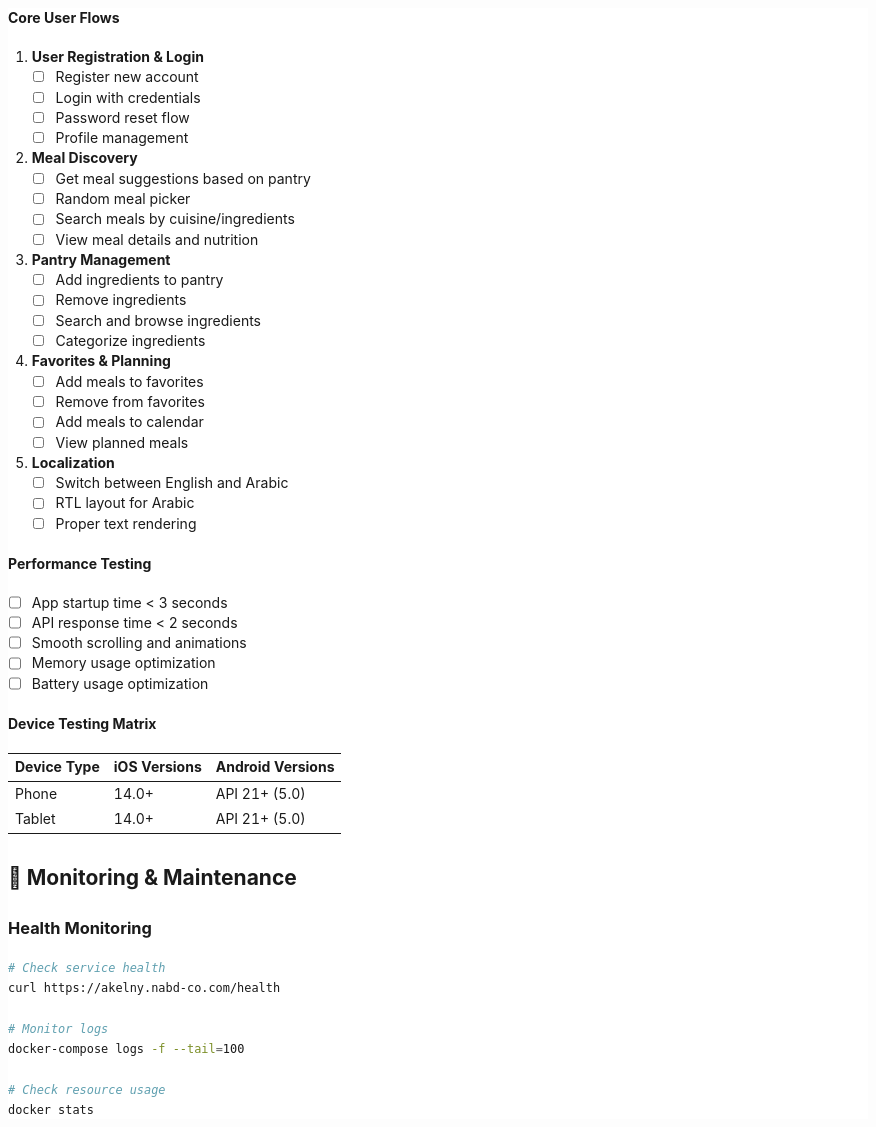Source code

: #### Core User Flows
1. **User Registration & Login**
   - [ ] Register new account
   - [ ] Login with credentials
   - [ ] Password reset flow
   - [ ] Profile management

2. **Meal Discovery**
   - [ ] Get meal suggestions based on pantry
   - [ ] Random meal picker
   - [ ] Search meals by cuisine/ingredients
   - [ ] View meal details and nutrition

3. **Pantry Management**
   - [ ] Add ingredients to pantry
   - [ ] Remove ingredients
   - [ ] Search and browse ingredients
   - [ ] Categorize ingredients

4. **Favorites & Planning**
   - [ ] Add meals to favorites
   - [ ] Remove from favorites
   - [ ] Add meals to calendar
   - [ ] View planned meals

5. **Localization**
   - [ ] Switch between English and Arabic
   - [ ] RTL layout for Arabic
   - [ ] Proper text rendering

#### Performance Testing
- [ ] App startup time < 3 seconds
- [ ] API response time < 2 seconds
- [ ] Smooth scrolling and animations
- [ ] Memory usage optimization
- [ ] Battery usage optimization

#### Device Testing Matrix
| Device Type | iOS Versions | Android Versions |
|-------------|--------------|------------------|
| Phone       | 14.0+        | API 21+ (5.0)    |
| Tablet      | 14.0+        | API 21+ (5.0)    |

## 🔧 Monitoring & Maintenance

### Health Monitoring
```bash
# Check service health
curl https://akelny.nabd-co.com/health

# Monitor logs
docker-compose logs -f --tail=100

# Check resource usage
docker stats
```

□ □ □

# ACTION ITEM
Go through the records and repeat each one exactly, skipping anything that is a picture.

# SOLUTION
Source code

: #### Core User Flows
1. **User Registration & Login**
   - [ ] Register new account
   - [ ] Login with credentials
   - [ ] Password reset flow
   - [ ] Profile management

2. **Meal Discovery**
   - [ ] Get meal suggestions based on pantry
   - [ ] Random meal picker
   - [ ] Search meals by cuisine/ingredients
   - [ ] View meal details and nutrition

3. **Pantry Management**
   - [ ] Add ingredients to pantry
   - [ ] Remove ingredients
   - [ ] Search and browse ingredients
   - [ ] Categorize ingredients

4. **Favorites & Planning**
   - [ ] Add meals to favorites
   - [ ] Remove from favorites
   - [ ] Add meals to calendar
   - [ ] View planned meals

5. **Localization**
   - [ ] Switch between English and Arabic
   - [ ] RTL layout for Arabic
   - [ ] Proper text rendering

#### Performance Testing
- [ ] App startup time < 3 seconds
- [ ] API response time < 2 seconds
- [ ] Smooth scrolling and animations
- [ ] Memory usage optimization
- [ ] Battery usage optimization

#### Device Testing Matrix
| Device Type | iOS Versions | Android Versions |
|-------------|--------------|------------------|
| Phone       | 14.0+        | API 21+ (5.0)    |
| Tablet      | 14.0+        | API 21+ (5.0)    |

## 🔧 Monitoring & Maintenance

### Health Monitoring
```bash
# Check service health
curl https://akelny.nabd-co.com/health

# Monitor logs
docker-compose logs -f --tail=100

# Check resource usage
docker stats
```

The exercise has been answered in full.